Nato da un’idea di Seiichi Ishii e dalla direzione del mai troppo elogiato Yu Suzuki, Virtua Fighter uscì nel 1993 su scheda arcade.
Il gioco vantava ben 8 personaggi caratterizzati dai più svarianti stili di lotta e dalla nazionalità diversa (tra i più popolari della saga vanno citati Akira, Pai, Jacky, Sarah e Kagemaru), in più si aggiungeva Dural, storico boss androide della serie capace di effettuare le mosse speciali di tutti i lottatori grazie ad un complesso programma di emulazione, rendendola una spietata macchina del combattimento. Insomma, un plot non particolarmente fantasioso, ma davvero realizzato bene.
Infatti i personaggi oltre ad avere un indiscusso appeal potevano anche vantare un realismo decisamente fuori standard per l’epoca, il quale si rifletteva nell’esecuzione delle tecniche tratte dal loro stile di combattimento.
Accantonate fireball e salti senza gravità, tipici dei picchiaduro 2D, Virtua Fighter per la prima volta mostrò un gameplay complesso, basato su combo, contrattacchi e un occhio particolare per quello che concerne la difesa. Inoltre era consentito spostarsi a 360° nell’arene di gioco, in modo da garantire maggiore fluidità d’azione e la possibilità di schivare i colpi dell’avversario.
Tra le altre caratteristiche capaci di impreziosire il gameplay spicca sicuramente il ring out, vero e proprio marchio di fabbrica della saga. Si tratta della possibilità di vincere un match scaraventando fuori dall’arena il nostro avversario.
Questa particolarità rende ogni combattimento decisamente più interessante e stimola ad usare al meglio il già citato movimento laterale del personaggio. Inoltre scongiura la possibilità di trovarsi di fronte a “difese a riccio”, rendendo i combattimenti più reattivi, lasciando pochissimo margine di pensiero tra una situazione e l’altra; vince chi saprà concretizzare al meglio il proprio parco mosse, premiando quindi la tecnica anziché il cieco istinto.

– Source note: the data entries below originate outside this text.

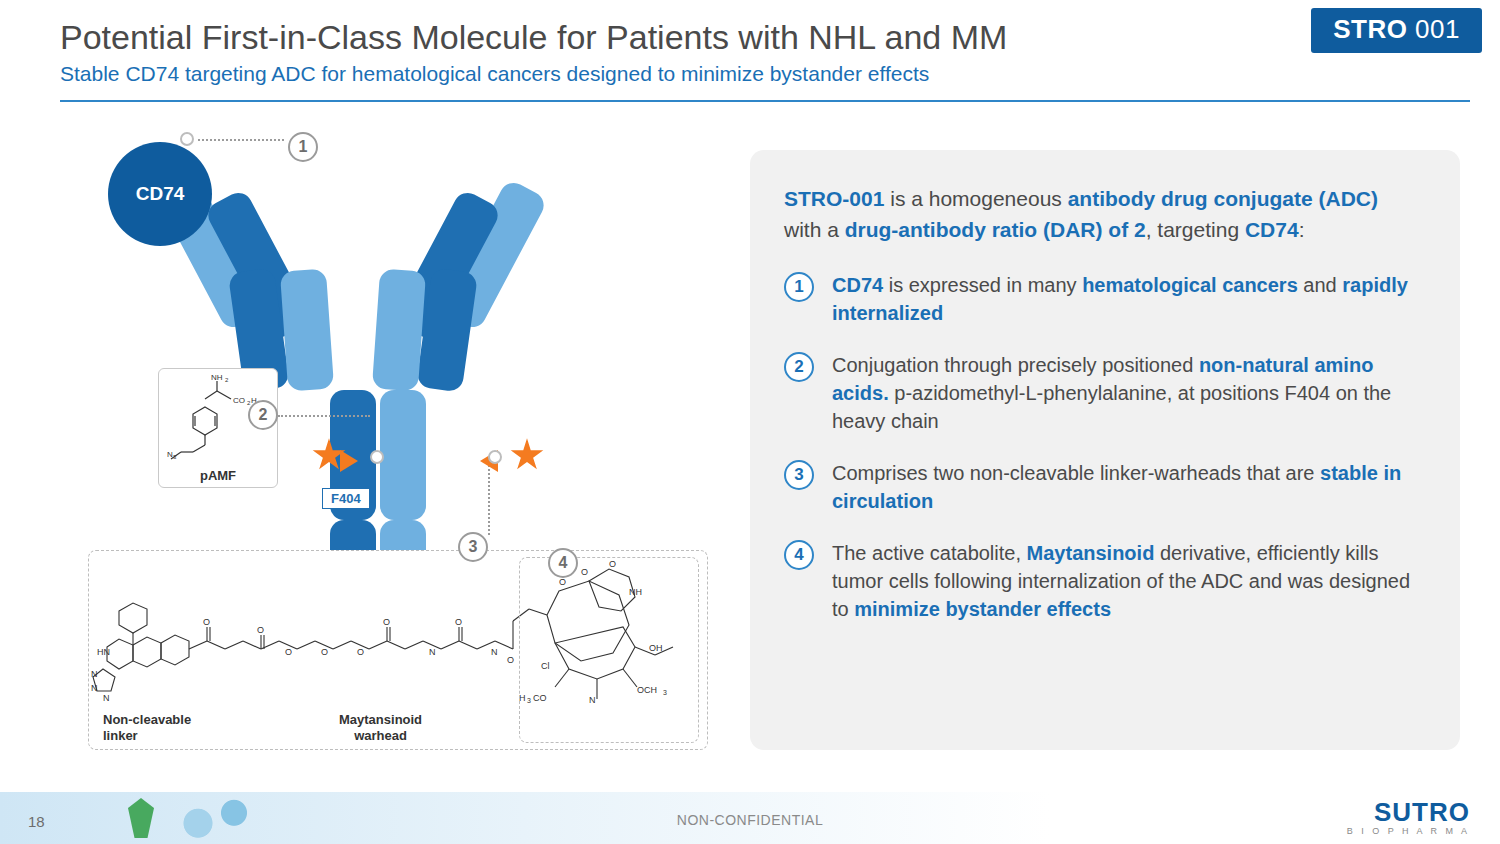STRO 001
Potential First-in-Class Molecule for Patients with NHL and MM
Stable CD74 targeting ADC for hematological cancers designed to minimize bystander effects
CD74
1
NH 2 CO 2 H N 3
pAMF
2
F404
3
4
HN N N N O O O O O O N O N O Cl H 3 CO N OCH 3 OH NH O O O
Non-cleavable
linker
Maytansinoid
warhead
STRO-001 is a homogeneous antibody drug conjugate (ADC) with a drug-antibody ratio (DAR) of 2, targeting CD74:
1 CD74 is expressed in many hematological cancers and rapidly internalized
2 Conjugation through precisely positioned non-natural amino acids. p-azidomethyl-L-phenylalanine, at positions F404 on the heavy chain
3 Comprises two non-cleavable linker-warheads that are stable in circulation
4 The active catabolite, Maytansinoid derivative, efficiently kills tumor cells following internalization of the ADC and was designed to minimize bystander effects
18
NON-CONFIDENTIAL
SUTRO
B I O P H A R M A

La grafica oggi può apparire scarna ed essenziale, fatta da pochi poligoni e zero texture, ma per l’epoca fu davvero qualcosa di rivoluzionario. Forse oggi è superfluo da rigiocare a fronte di ben altri quattro capitoli (tra l’altro tutti di ottima qualità), ma sicuramente va ricordato per la sua importanza storica. E poi diciamocelo, nonostante gli anni sul groppone ha ancora molto da insegnare anche a titoli più moderni e blasonati.
Una menzione speciale va sicuramente alla soundtrack (che potete ascoltare qui sotto), un concentrato adrenalinico capace di rendere viva ogni battaglia!